Intensitas olahraga Marika ikut melesat setelah ia menekuni aktivitas bersepeda. Pada 2016, dia menjajal triatlon perdana di Sungai Liat, Kabupaten Bangka, Kepulauan Bangka Belitung, dan menyelesaikan lomba di peringkat kedua. Jarak kayuhannya pun kian jauh. Ia pernah mengikuti Everesting, ajang gowes menanjak dan mengumpulkan poin elevasi hingga setara dengan 8.800 meter selama 24 jam di kawasan Puncak. Dengan bersepeda pula Marika menjajal lintasan pegunungan seperti Tangkuban Parahu di Jawa Barat serta Col D'Izoard dan Col Agnel di Pegunungan Alpen, Prancis.
Sejumlah pesepeda road bike melintasi JLNT Kampung Melayu-Tanah Abang, Jakarta, 23 Mei 2021./TEMPO/M Taufan Rengganis
Pandemi Covid-19 tak menyurutkan keseriusan Marika bersepeda jarak jauh. Pada Sabtu, 26 Juni lalu, dia masih sempat bersepeda pergi-pulang Jakarta-Bogor sejauh 140 kilometer. Perjalanan yang dicatat dalam aplikasi pelacak aktivitas olahraga Strava itu ditempuhnya dalam waktu lima jam dengan kecepatan rata-rata 27 kilometer per jam. Data perjalanan di aplikasinya ia namai "Tamasya". "Namanya saja jalan-jalan cari hiburan, ha-ha-ha…."
Dua puluh hari sebelumnya, bersama sebelas rekannya yang juga penggila sepeda, Marika berkendara sejauh 237 kilometer dari Kelapa Gading, Jakarta Utara, ke Cirebon, Jawa Barat. Hanya dua kali berhenti untuk beristirahat, mereka menempuh rute itu dalam tempo 6 jam 41 menit. Selama perjalanan, mereka dikawal dua mobil dan empat sepeda motor yang bolak-balik menyuplai minuman. Marika sendiri menghabiskan sekitar 4,5 liter air selama perjalanan. "Ini rute perdana, enggak tahu medannya, jadi lebih sering minum. Yang penting dijaga tidak dehidrasi," katanya.
Selain ketahanan fisik dan kelenturan otot tubuh, kenyamanan menjadi kunci dalam bersepeda jarak jauh. Menurut Marika, para pengendara sepeda balap bisa menghabiskan waktu empat-lima jam duduk di sadel. Ukuran sepeda dan setelan instrumen seperti jok atau setang yang keliru bisa membuat pesepeda tidak nyaman serta mengalami pegal-pegal, kesemutan, bahkan cedera. "Kalau cuma sejam belum ada pengaruhnya. Terasa bedanya kalau sudah gowes jauh."
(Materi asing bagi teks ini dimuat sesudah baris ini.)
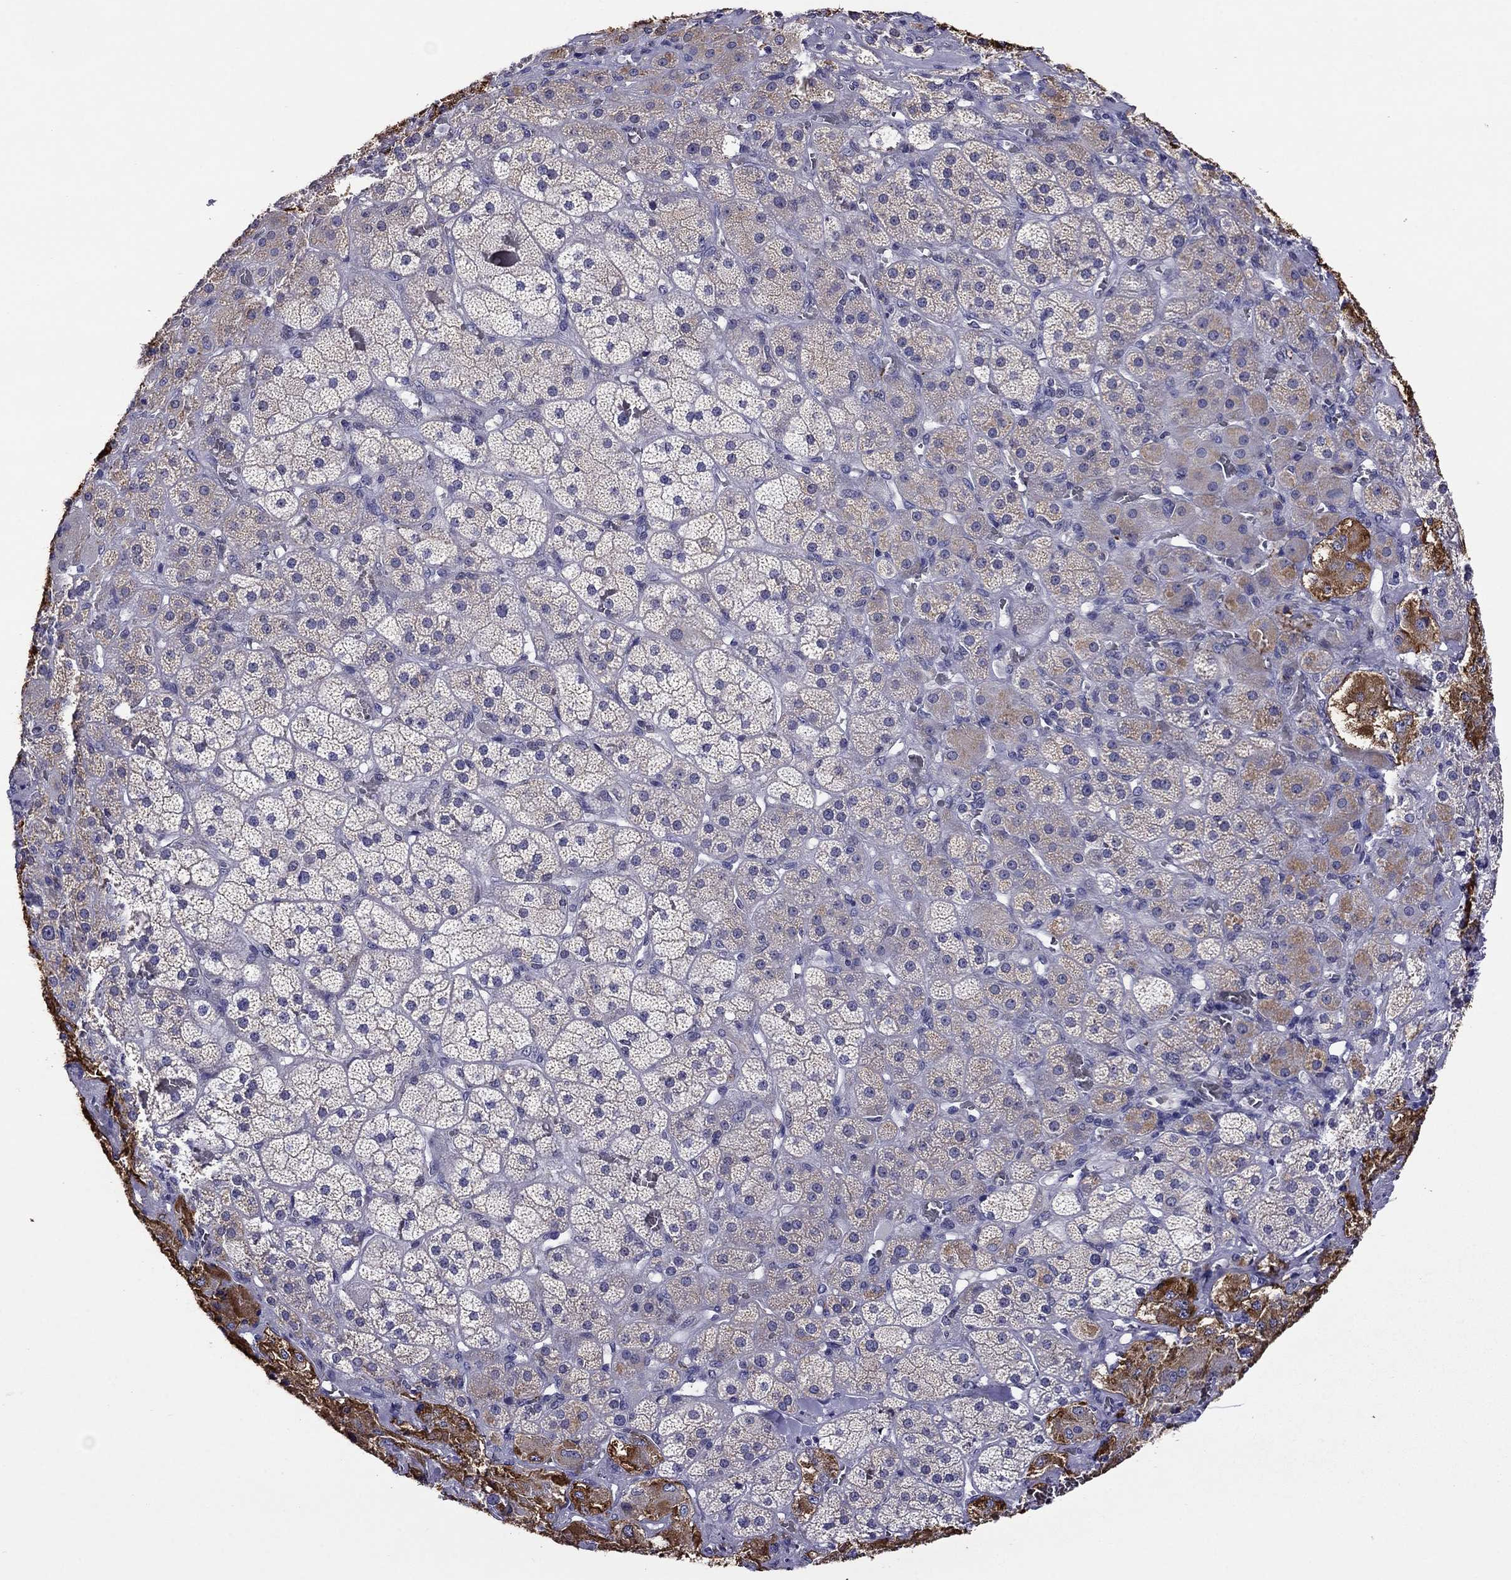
{"staining": {"intensity": "strong", "quantity": "<25%", "location": "cytoplasmic/membranous"}, "tissue": "adrenal gland", "cell_type": "Glandular cells", "image_type": "normal", "snomed": [{"axis": "morphology", "description": "Normal tissue, NOS"}, {"axis": "topography", "description": "Adrenal gland"}], "caption": "Immunohistochemical staining of benign adrenal gland exhibits strong cytoplasmic/membranous protein expression in about <25% of glandular cells.", "gene": "SCG2", "patient": {"sex": "male", "age": 57}}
Inovasi teknologi membawa dampak besar pada perkembangan material dan fitur sepeda balap. Bahan seperti titanium dan serat karbon bisa membuat bobot sepeda jauh lebih ringan dibanding sepeda yang terbuat dari aluminium, apalagi baja antikarat. Bobot rata-rata sepeda balap dengan rangka serat karbon sekitar 8 kilogram. "Lebih ringan dikayuh juga, tidak boros tenaganya," tutur Marika.
Komunitas road bike Lipstick Riders./@nareen
Urusan penyesuaian ukuran postur tubuh dengan sepeda juga krusial. Hal ini kerap diabaikan para pesepeda. Marika juga pernah melakukan kesalahan itu ketika pertama kali membeli road bike. Ukuran sepeda tersebut ternyata terlalu besar untuk postur tubuhnya yang setinggi 159 sentimeter, tapi ia nekat menggowes dengan menurunkan penyangga bangku supaya kakinya bisa menjangkau pedal. Setelah pemakaian berulang, nyeri kerap menyerang tubuhnya.
Dia pun mengganti sepedanya menjadi yang berukuran lebih kecil. Dari rekan-rekannya pula Marika mengenal bike fitting atau cara menyesuaikan sepeda dengan postur tubuh. Dengan bike fitting, setelan instrumen sepeda, dari posisi tempat duduk hingga setang, bisa disetel agar cocok dengan tubuh penggunanya. "Rasanya berbeda setelah sepeda disetel ulang. Lebih nyaman gowes jarak jauh. Risiko cedera, terutama di punggung dan kaki, bisa dihindari," ujarnya.
Marika biasa melakukan penyesuaian satu-dua kali dalam setahun atau saat menjelang tur dan perlombaan. Ketika pesepeda mengganti sepatu atau sudah merasa tidak nyaman lagi mengayuh, Marika menyarankan mereka mengulang bike fitting. Saat ini banyak bengkel sepeda yang juga menyediakan layanan tersebut. Tarifnya bervariasi, Rp 1-3 juta. "Biasanya ada garansi, bisa sampai tiga kali disetel karena memang enggak mungkin langsung pas."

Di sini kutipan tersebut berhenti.